● **Extract provided**:
+ + + + + + +

Influenza A virus replication cycle

The RNA segments of the viral genome have complementary base sequences at the terminal ends, allowing them to bond to each other with hydrogen bonds.[27] Transcription of the viral (-) sense genome (vRNA) can only proceed after the PB2 protein binds to host capped RNAs, allowing for the PA subunit to cleave several nucleotides after the cap. This host-derived cap and accompanied nucleotides serve as the primer for viral transcription initiation. Transcription proceeds along the vRNA until a stretch of several uracil bases is reached, initiating a 'stuttering' whereby the nascent viral mRNA is poly-adenylated, producing a mature transcript for nuclear export and translation by host machinery.[32]

The RNA synthesis takes place in the cell nucleus, while the synthesis of proteins takes place in the cytoplasm. Once the viral proteins are assembled into virions, the assembled virions leave the nucleus and migrate towards the cell membrane.[33] The host cell membrane has patches of viral transmembrane proteins (HA, NA, and M2) and an underlying layer of the M1 protein which assist the assembled virions to budding through the membrane, releasing finished enveloped viruses into the extracellular fluid.[33]

The subtypes of influenza A virus are estimated to have diverged 2,000 years ago. Influenza viruses A and B are estimated to have diverged from a single ancestor around 4,000 years ago, while the ancestor of influenza viruses A and B and the ancestor of influenza virus C are estimated to have diverged from a common ancestor around 8,000 years ago.[34]

Multiplicity reactivation

Influenza virus is able to undergo multiplicity reactivation after inactivation by UV radiation,[35][36] or by ionizing radiation.[37] If any of the eight RNA strands that make up the genome contains damage that prevents replication or expression of an essential gene, the virus is not viable when it alone infects a cell (a single infection). However, when two or more damaged viruses infect the same cell (multiple infection), viable progeny viruses can be produced provided each of the eight genomic segments is present in at least one undamaged copy. That is, multiplicity reactivation can occur.[citation needed]

Upon infection, influenza virus induces a host response involving increased production of reactive oxygen species, and this can damage the virus genome.[38] If, under natural conditions, virus survival is ordinarily vulnerable to the challenge of oxidative damage, then multiplicity reactivation is likely selectively advantageous as a kind of genomic repair process. It has been suggested that multiplicity reactivation involving segmented RNA genomes may be similar to the earliest evolved form of sexual interaction in the RNA world that likely preceded the DNA world.[39]

Human influenza virus

Timeline of flu pandemics and epidemics caused by influenza A virus

"Human influenza virus" usually refers to those subtypes that spread widely among humans. H1N1, H1N2, and H3N2 are the only known influenza A virus subtypes currently circulating among humans.[40]

Genetic factors in distinguishing between "human flu viruses" and "avian influenza viruses" include:

PB2: (RNA polymerase): Amino acid (or residue) position 627 in the PB2 protein encoded by the PB2 RNA gene. Until H5N1, all known avian influenza viruses had a Glu at position 627, while all human influenza viruses had a lysine.

+ + + + + + +

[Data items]
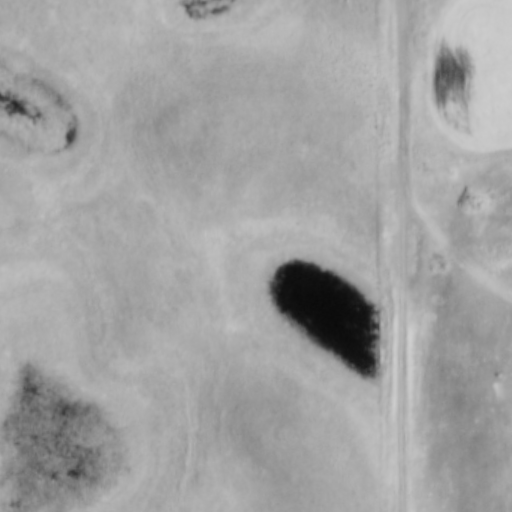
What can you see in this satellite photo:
road: (399, 256)
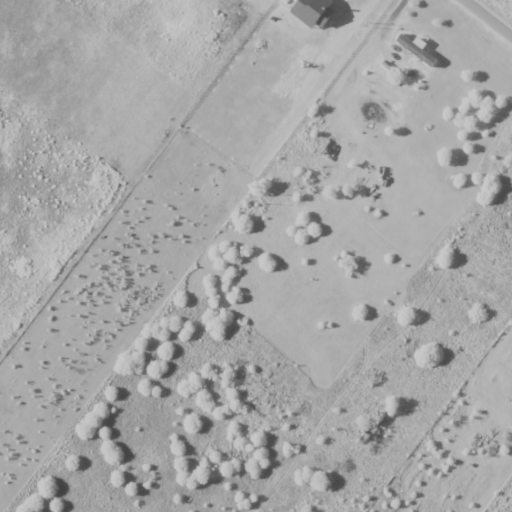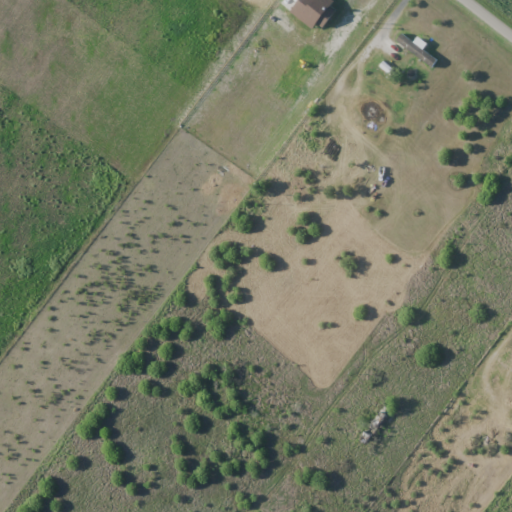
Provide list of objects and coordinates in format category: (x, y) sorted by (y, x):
road: (483, 21)
building: (417, 50)
building: (380, 415)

+ + + + + + +

● **What you need to do**:
1. Translate this sentence from the influenza passage into Spanish: "The RNA synthesis takes place in the cell nucleus, while the synthesis of proteins takes place in the cytoplasm."
2. In the influenza passage, take the part that opens with the words "PB2: (RNA polymerase): Amino" and closes with "had a lysine.", and write it out again with "lysine" swapped for "Lys".

● **Answers for the tasks**:
1. La síntesis de ARN tiene lugar en el núcleo celular, mientras que la síntesis de proteínas tiene lugar en el citoplasma.

2.
PB2: (RNA polymerase): Amino acid (or residue) position 627 in the PB2 protein encoded by the PB2 RNA gene. Until H5N1, all known avian influenza viruses had a Glu at position 627, while all human influenza viruses had a Lys.